The military reorganization was less successful in Brazil than it had been in Portugal, but some efforts were made to reinforce the southern frontier, and military recruitment became easier when Pombal ordered a census of inhabitants in each captaincy. Henceforth, it became more difficult for the male population to escape from military enlistment.
From the social point of view, Pombal's administration was marked by a deep change in the Portuguese system of inheritance, especially concerning entailed property. After the law of 9 September 1769, it became impossible to create capelas (chapels) with the obligation of masses ad perpetuum at a high cost for the heirs; and the law of 3 August 1770 prevented the abuses of entailing property (morgados).
The expulsion of the Jesuits in 1759 resulted in wide-ranging changes in the educational system.
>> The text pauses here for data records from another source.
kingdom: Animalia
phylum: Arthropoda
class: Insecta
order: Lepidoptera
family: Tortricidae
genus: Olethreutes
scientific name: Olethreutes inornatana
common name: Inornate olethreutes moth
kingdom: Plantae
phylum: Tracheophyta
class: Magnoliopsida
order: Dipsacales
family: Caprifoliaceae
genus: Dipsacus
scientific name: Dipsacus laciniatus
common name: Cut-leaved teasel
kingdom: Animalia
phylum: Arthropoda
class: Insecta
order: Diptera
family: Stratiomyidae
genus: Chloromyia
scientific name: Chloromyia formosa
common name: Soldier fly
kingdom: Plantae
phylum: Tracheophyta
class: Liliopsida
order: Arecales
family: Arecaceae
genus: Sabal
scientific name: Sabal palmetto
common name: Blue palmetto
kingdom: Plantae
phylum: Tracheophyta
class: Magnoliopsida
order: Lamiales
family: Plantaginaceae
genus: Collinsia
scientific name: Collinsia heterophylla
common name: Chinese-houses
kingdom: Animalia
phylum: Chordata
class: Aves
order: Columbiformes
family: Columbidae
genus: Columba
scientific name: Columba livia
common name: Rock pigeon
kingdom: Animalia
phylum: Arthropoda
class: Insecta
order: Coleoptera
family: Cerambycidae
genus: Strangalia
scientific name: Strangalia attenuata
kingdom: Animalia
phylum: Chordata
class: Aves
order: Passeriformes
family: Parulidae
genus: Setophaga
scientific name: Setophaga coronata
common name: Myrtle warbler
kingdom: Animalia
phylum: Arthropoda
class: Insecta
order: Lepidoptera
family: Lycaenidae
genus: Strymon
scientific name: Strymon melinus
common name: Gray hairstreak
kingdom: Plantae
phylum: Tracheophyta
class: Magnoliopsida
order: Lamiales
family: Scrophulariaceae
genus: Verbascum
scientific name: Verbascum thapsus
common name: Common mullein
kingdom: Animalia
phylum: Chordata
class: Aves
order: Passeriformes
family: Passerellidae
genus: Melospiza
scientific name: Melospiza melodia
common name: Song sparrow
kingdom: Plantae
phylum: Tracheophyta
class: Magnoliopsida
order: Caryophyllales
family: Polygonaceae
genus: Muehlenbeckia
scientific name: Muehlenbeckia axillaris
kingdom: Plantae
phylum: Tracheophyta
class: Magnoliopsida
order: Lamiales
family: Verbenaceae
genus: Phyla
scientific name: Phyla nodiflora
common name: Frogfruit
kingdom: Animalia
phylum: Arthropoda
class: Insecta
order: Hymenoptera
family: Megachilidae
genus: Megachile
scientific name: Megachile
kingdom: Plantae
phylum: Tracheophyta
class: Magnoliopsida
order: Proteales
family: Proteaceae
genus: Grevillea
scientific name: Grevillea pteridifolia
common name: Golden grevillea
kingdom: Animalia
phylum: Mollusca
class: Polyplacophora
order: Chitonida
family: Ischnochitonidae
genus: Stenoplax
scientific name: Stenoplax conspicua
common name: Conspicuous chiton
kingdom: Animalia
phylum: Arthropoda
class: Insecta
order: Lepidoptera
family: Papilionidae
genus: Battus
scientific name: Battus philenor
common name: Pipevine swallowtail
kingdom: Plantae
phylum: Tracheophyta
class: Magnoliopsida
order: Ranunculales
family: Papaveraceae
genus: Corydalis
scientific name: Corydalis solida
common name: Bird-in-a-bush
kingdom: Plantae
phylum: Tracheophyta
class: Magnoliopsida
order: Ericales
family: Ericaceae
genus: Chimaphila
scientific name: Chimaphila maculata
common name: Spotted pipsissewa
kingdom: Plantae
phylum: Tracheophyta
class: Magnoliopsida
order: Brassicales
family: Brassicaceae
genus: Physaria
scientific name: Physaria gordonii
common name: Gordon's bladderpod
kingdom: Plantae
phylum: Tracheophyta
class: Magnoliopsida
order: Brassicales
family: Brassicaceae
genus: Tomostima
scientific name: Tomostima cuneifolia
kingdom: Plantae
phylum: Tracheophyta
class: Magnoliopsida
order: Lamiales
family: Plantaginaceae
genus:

Jesuit methodology was abandoned, and Aulas Régias (Royal Classes) were created in most towns and townships of Brazil. They were funded by a new tax, the subsídio literário. The reform of the University of Coimbra also contributed to the secularization of culture and the formation of a Brazilian-born elite.
See alsoPombal, Marquês de (Sebastião José de Carvalho e Melo) .
BIBLIOGRAPHY
Marcos Carneiro De Mendonça, O marqués de Pombal e o Brasil (1960).
Antônio Alberto Banha De Andrade, A reforma pombalina dos estudos secundários no Brasil (1978).
Biblioteca Nacional De Lisboa, Marqués de Pombal: Catálogo bibliográfico e iconográfico (1982).
Antônio Carreira, As companhias pombalinas: De Grão-Pará e Maranhão e Pernambuco e Paraíba (1983).
Alvaro Teixeria Soares, O marqués de Pombal (1983).
Leslie Bethell, ed., Colonial Brazil (1987).
Additional Bibliography
Maxwell, Kenneth. Pombal, Paradox of the Enlightenment. Cambridge: Cambridge University Press, 1995.